Inoltre, le donne devono ottenere il permesso dai loro tutori maschi per sposarsi, studiare all’estero con borse di studio governative, lavorare, viaggiare fuori dai cofini nazionali fino a una certa età e ricevere alcune forme di assistenza sanitaria riproduttiva. Il codice penale del Qatar criminalizza le critiche all’emiro, gli insulti alla bandiera nazionale, le diffamazioni della religione, inclusa la blasfemia, e chi incita “a rovesciare il regime”.
Sulla stessa scia anche gli Emirati Arabi Uniti, che oltre a condurre la già citata pratica della Kafala, sono stati segnalati per gravi violazioni dei diritti umani, tra cui la detenzione arbitraria, il trattamento crudele e disumano dei detenuti, la repressione della libertà di espressione. I tribunali hanno emesso condanne a morte e sono state segnalate esecuzioni. Simbolica è la storia di Ahmed Mansoor, uno dei principali difensori dei diritti umani degli Emirati, condannato e tenuto in carcere in condizioni disumane per aver criticato pacificamente le politiche del Governo e fatto appelli sulla riforma dei diritti umani.

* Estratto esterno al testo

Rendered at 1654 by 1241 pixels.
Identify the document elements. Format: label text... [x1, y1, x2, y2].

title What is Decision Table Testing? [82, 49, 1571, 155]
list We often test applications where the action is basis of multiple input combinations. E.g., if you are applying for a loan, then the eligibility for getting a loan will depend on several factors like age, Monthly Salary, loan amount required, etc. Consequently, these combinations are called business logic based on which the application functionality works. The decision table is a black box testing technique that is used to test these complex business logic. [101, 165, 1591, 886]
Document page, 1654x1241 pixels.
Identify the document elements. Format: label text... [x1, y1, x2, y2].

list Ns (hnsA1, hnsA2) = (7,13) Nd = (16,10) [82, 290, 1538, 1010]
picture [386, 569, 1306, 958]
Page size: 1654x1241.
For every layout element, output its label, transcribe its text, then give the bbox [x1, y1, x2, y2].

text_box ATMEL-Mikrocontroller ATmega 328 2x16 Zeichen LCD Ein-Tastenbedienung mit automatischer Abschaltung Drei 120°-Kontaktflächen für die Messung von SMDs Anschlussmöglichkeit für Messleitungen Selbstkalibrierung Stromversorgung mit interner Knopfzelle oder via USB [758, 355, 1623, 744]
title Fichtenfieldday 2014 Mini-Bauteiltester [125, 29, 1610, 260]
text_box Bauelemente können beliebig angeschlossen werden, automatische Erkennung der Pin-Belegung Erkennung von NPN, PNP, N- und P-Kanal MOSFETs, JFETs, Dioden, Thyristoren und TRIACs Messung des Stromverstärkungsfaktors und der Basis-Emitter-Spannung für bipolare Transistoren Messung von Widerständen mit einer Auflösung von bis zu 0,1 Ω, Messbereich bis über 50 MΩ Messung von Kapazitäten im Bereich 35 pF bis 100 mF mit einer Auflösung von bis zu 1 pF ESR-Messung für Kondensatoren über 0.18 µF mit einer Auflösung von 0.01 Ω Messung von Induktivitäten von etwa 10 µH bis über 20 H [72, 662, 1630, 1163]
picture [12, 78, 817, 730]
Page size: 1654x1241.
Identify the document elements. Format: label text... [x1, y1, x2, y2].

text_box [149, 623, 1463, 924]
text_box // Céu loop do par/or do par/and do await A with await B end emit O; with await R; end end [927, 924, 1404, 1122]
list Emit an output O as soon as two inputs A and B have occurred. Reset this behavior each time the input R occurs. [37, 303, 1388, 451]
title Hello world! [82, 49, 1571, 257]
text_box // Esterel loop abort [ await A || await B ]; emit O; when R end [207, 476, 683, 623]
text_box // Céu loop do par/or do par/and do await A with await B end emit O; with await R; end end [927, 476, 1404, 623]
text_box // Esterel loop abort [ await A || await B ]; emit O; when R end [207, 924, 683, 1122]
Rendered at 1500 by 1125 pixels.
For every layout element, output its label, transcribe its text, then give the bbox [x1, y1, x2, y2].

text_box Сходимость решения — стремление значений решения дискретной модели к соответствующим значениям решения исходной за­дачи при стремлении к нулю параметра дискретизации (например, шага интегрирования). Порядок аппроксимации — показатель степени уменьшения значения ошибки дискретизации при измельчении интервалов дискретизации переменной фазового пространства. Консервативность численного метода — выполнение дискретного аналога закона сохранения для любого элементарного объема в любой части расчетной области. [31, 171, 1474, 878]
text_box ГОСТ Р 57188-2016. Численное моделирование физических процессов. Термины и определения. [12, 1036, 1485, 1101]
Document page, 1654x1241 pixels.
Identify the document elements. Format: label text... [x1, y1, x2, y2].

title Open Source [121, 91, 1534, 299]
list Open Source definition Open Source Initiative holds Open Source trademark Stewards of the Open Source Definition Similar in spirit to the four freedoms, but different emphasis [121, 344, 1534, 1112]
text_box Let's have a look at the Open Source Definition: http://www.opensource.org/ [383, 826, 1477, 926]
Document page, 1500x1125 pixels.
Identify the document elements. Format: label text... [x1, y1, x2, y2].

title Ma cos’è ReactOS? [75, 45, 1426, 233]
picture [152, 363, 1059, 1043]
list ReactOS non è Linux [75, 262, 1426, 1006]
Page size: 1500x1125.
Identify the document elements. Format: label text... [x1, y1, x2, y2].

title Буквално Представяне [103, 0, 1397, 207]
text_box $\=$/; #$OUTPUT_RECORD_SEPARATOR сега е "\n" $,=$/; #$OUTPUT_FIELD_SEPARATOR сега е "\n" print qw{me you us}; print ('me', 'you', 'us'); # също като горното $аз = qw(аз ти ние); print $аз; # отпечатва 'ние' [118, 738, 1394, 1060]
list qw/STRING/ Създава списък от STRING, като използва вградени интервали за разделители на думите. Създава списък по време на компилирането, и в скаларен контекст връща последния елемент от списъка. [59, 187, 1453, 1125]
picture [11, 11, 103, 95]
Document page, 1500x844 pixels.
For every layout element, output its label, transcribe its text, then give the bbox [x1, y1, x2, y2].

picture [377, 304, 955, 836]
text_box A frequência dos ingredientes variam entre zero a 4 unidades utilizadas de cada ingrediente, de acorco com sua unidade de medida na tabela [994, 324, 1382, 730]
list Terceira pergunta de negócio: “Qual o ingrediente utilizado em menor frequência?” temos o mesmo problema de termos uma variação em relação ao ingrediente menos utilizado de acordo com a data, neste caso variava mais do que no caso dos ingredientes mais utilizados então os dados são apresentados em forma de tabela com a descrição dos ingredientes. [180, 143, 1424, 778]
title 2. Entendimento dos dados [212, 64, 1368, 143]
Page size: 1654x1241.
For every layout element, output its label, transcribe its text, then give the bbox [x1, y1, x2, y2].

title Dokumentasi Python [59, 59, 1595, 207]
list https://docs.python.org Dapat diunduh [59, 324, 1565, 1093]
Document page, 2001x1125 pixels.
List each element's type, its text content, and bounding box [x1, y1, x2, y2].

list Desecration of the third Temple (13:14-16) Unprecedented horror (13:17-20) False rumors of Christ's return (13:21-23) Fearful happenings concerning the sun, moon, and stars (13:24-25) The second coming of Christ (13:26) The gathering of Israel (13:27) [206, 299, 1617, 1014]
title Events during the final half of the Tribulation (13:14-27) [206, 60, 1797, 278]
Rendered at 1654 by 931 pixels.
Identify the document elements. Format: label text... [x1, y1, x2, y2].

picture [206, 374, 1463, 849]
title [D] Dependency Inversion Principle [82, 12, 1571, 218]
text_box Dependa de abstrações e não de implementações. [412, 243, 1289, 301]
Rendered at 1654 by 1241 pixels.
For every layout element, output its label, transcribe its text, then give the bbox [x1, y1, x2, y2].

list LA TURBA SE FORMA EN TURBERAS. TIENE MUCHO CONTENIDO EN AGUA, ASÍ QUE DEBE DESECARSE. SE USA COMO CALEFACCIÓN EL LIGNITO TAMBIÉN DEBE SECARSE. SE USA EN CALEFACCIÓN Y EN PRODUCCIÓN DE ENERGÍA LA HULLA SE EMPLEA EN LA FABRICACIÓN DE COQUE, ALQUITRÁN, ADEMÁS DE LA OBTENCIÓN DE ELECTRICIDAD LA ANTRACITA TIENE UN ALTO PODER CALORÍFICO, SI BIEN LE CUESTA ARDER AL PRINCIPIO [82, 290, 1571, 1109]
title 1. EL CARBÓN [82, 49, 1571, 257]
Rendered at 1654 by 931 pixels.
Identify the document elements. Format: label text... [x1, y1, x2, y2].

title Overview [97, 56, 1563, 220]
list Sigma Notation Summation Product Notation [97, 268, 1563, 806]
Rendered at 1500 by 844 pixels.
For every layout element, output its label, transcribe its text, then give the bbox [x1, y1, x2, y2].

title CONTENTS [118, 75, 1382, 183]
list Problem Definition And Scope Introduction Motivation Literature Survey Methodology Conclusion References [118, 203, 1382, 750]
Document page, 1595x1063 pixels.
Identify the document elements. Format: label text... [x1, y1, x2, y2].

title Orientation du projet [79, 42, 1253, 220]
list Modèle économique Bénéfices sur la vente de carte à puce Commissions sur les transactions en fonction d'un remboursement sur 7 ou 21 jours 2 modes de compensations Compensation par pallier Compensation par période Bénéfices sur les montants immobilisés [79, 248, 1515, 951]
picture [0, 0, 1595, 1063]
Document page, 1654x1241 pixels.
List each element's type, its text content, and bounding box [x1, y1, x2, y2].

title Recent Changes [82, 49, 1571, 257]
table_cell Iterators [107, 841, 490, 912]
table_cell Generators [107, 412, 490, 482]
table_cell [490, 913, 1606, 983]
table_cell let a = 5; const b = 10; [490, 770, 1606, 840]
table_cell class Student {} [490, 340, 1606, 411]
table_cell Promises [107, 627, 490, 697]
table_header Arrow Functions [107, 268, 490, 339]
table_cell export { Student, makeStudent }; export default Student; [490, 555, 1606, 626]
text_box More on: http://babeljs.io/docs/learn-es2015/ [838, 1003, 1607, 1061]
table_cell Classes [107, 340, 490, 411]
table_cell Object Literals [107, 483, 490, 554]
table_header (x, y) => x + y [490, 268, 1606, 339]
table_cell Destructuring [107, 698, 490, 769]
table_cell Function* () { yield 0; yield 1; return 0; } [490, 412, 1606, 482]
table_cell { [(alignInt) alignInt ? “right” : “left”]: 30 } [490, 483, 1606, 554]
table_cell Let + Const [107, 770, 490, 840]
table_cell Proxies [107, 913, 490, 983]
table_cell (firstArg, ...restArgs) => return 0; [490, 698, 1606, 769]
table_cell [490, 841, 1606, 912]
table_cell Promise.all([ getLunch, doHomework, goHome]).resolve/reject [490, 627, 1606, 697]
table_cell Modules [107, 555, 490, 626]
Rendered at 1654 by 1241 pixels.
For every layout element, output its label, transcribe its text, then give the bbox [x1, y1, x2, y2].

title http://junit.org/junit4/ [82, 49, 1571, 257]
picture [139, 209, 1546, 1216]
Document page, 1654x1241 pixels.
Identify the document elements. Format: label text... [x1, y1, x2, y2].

Anche il Parlamento Europeo è intervenuto nella vicenda, con una risoluzione del 16 settembre 2021 che:
condanna fermamente, ancora una volta, la detenzione negli Emirati Arabi Uniti di Ahmed Mansoor e di tutti gli altri difensori dei diritti umani, che sono stati incarcerati unicamente per aver esercitato i loro diritti umani fondamentali, tra cui il diritto alla libertà di parola, di associazione, di riunione pacifica e di espressione, sia online che offline, diritti sanciti non solo negli strumenti universali in materia di diritti umani, ma anche nella Carta araba dei diritti dell’uomo; deplora profondamente il divario tra le dichiarazioni in cui gli Emirati Arabi Uniti affermano di essere un Paese tollerante e rispettoso dei diritti e il fatto che i difensori dei diritti umani nel Paese siano detenuti in pessime condizioni…
Solo alcuni esempi, quelli qui elencati, per ribadire l’indifferenza occidentale sulla sacrosanta necessità di pretendere il rispetto dei diritti fondamentali e della democrazia quando si tessono relazioni economiche e strategiche con gli altri Paesi.